On Behalf of | Apr 6, 2023 | Family Law |

Divorce is never easy, but it can be especially difficult for lawyers. Virginia lawyers are often involved in high-conflict, high-stakes and high-profile cases that can affect their personal and professional lives. Moreover, lawyers have complex financial situations that involve multiple income streams, large assets, debts and tax implications. This means that divorcing lawyers face challenges and considerations that others may not face when divorcing in Virginia.

Litigation, of course

One of the main challenges for lawyers divorcing is the potential for litigation. Lawyers are trained to advocate for their clients and to protect their interests in court. However, when lawyers become the parties in a divorce case, they may find it hard to detach themselves from their emotions and to negotiate with their spouses in a cooperative and respectful manner. Litigation can be costly, time-consuming and stressful for both parties and their children. It can also damage the reputation and credibility of the lawyers involved. Therefore, lawyers divorcing should consider alternative dispute resolution methods, such as mediation or collaborative law, that can help them resolve their issues amicably and privately.

Assets and debts

Another challenge for lawyers divorcing is the division of assets and debts. Lawyers may have accumulated a large number of assets during their marriage, such as real estate, retirement accounts, investments, business interests, professional licenses and goodwill. They may also have incurred significant debts, such as student loans, mortgages, credit cards and legal fees.

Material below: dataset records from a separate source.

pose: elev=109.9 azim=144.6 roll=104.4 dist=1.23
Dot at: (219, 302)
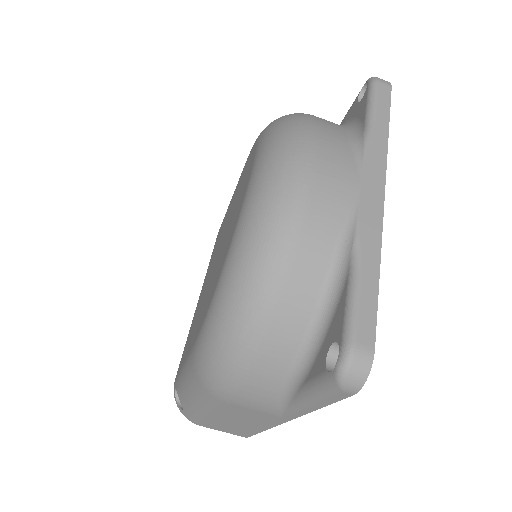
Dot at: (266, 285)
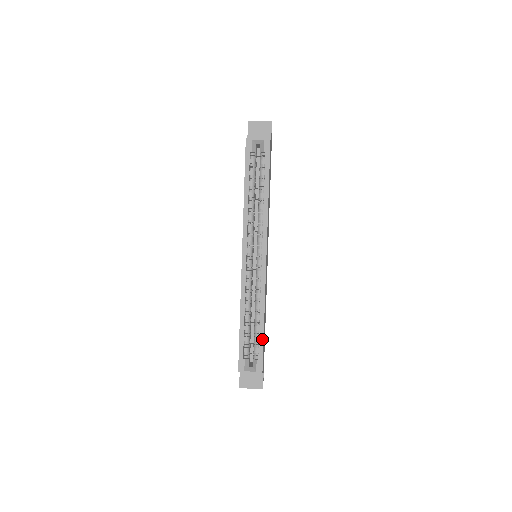
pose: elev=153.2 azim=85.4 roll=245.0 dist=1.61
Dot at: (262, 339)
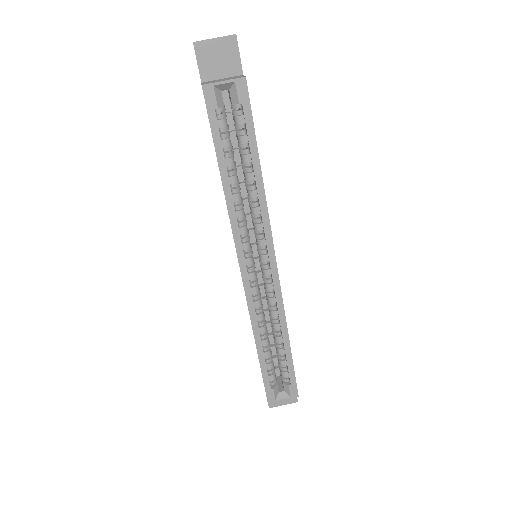
Dot at: (291, 362)
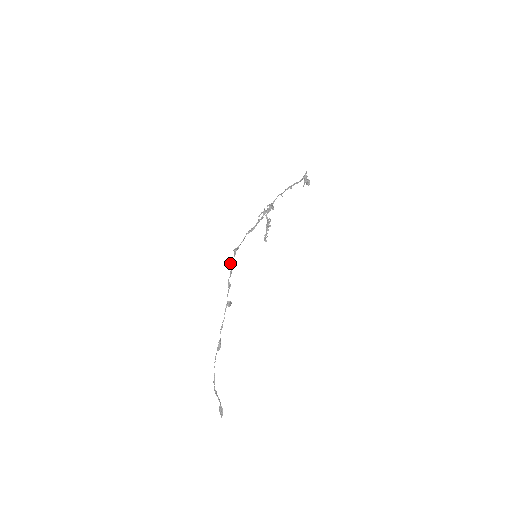
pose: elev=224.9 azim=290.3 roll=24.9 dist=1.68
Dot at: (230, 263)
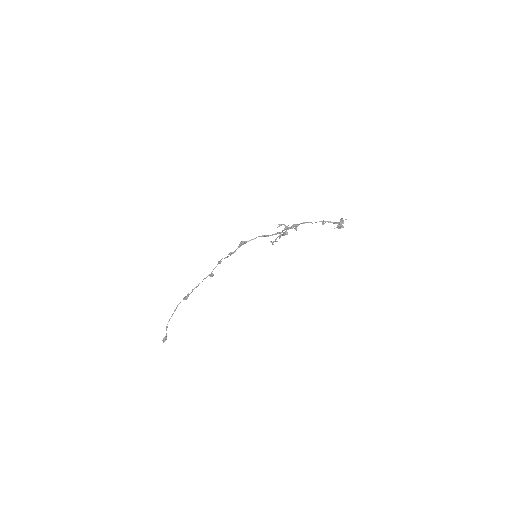
Dot at: (231, 252)
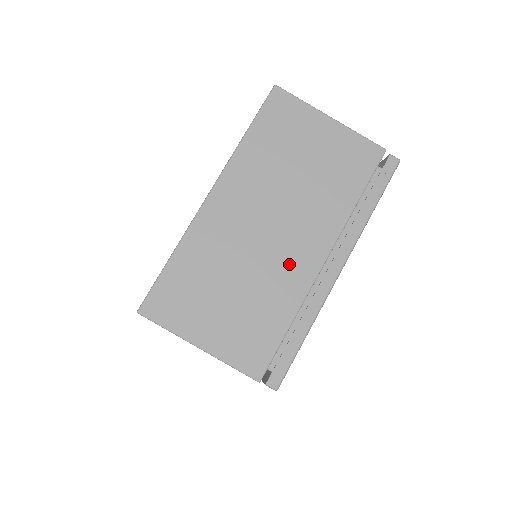
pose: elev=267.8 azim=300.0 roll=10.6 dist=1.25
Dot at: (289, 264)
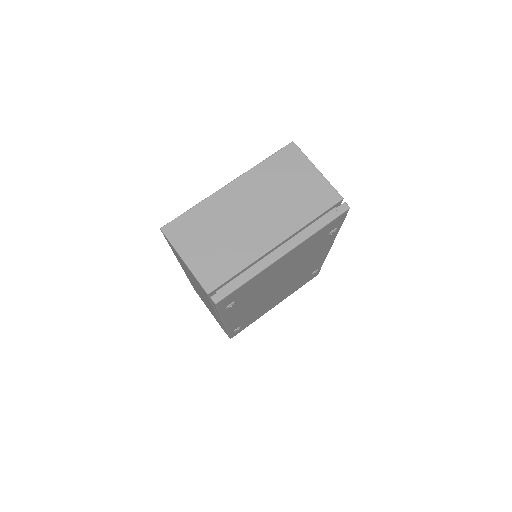
Dot at: (255, 238)
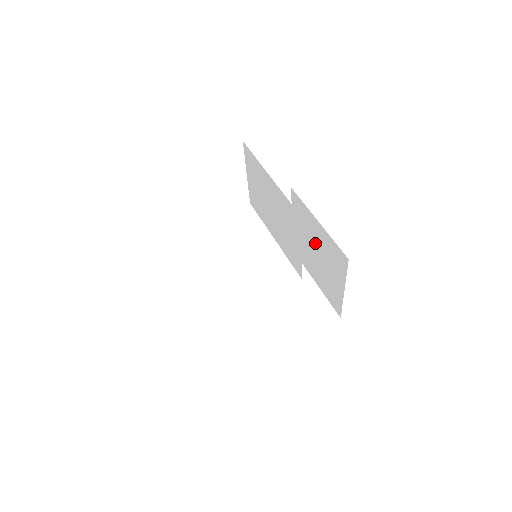
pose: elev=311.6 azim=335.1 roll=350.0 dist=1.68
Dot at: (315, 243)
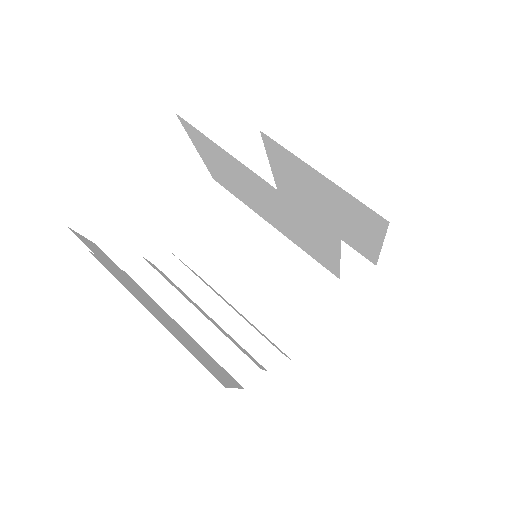
Dot at: (319, 194)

Virginia is an equitable distribution state, which means that the court will divide the marital property and debts according to what is fair and reasonable under the circumstances. However, determining what is marital and what is separate property can be complicated and contentious for lawyers divorcing.

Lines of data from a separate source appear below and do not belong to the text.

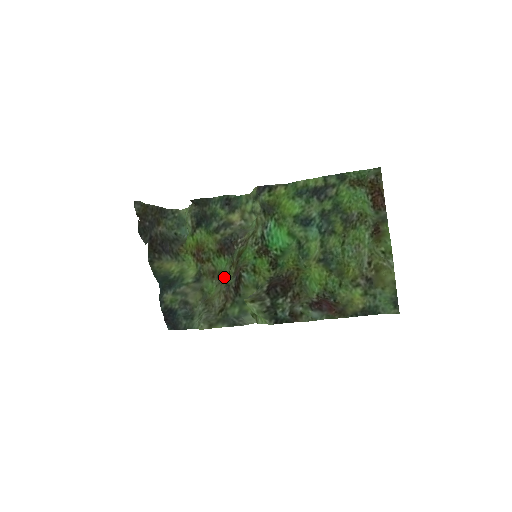
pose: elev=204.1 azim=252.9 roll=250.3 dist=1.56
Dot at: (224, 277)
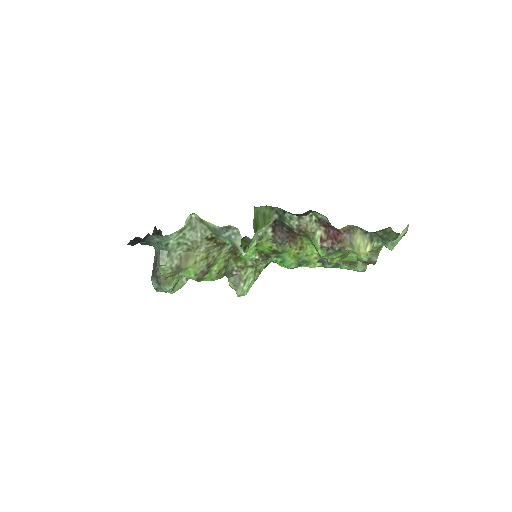
Dot at: (212, 266)
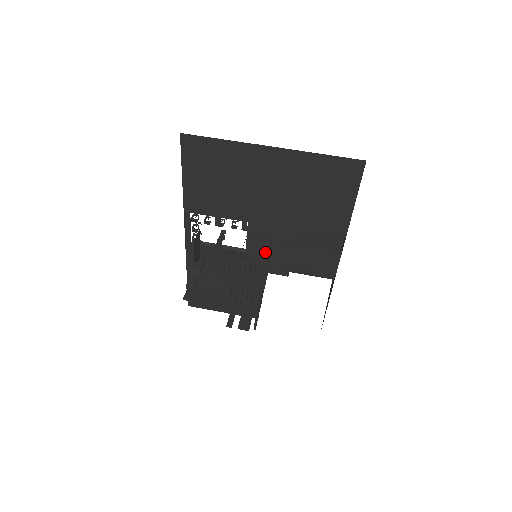
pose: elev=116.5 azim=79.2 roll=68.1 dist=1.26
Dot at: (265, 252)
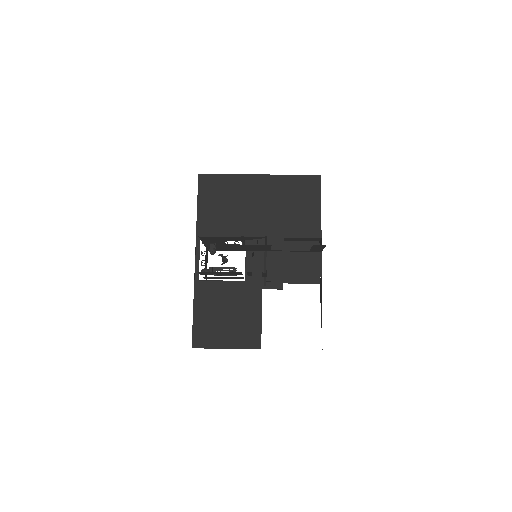
Dot at: (261, 266)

For example, if one spouse contributed to the other spouse’s education or career advancement during the marriage, they may be entitled to a share of the enhanced earning capacity or goodwill of the other spouse. Likewise, if one spouse used marital funds to pay off their premarital debts or to invest in their separate property, they may have commingled or transmuted their assets and debts.

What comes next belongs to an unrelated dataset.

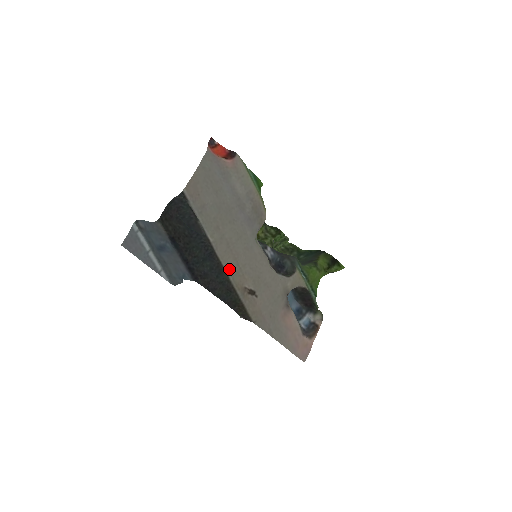
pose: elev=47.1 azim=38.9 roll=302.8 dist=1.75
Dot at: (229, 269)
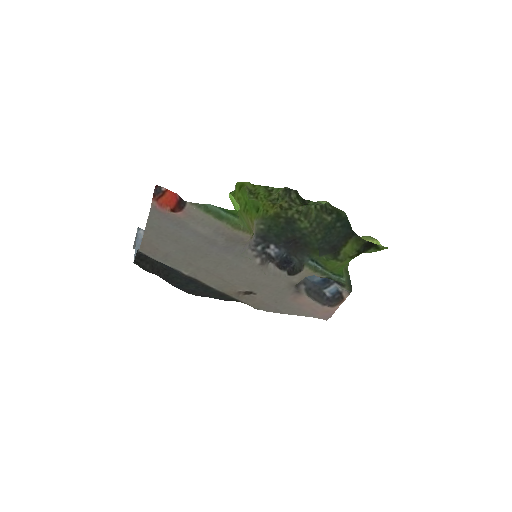
Dot at: (216, 285)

Spousal support and child support

A third challenge for lawyers divorcing is the determination of spousal and child support. Lawyers may have multiple income streams from different sources, such as salaries, bonuses, commissions, fees, dividends, royalties and distributions. They may also have variable or fluctuating income, depending on their caseloads, billable hours, contingency fees and business profits. These factors can make it difficult to calculate the gross income of each spouse for the purposes of spousal support and child support.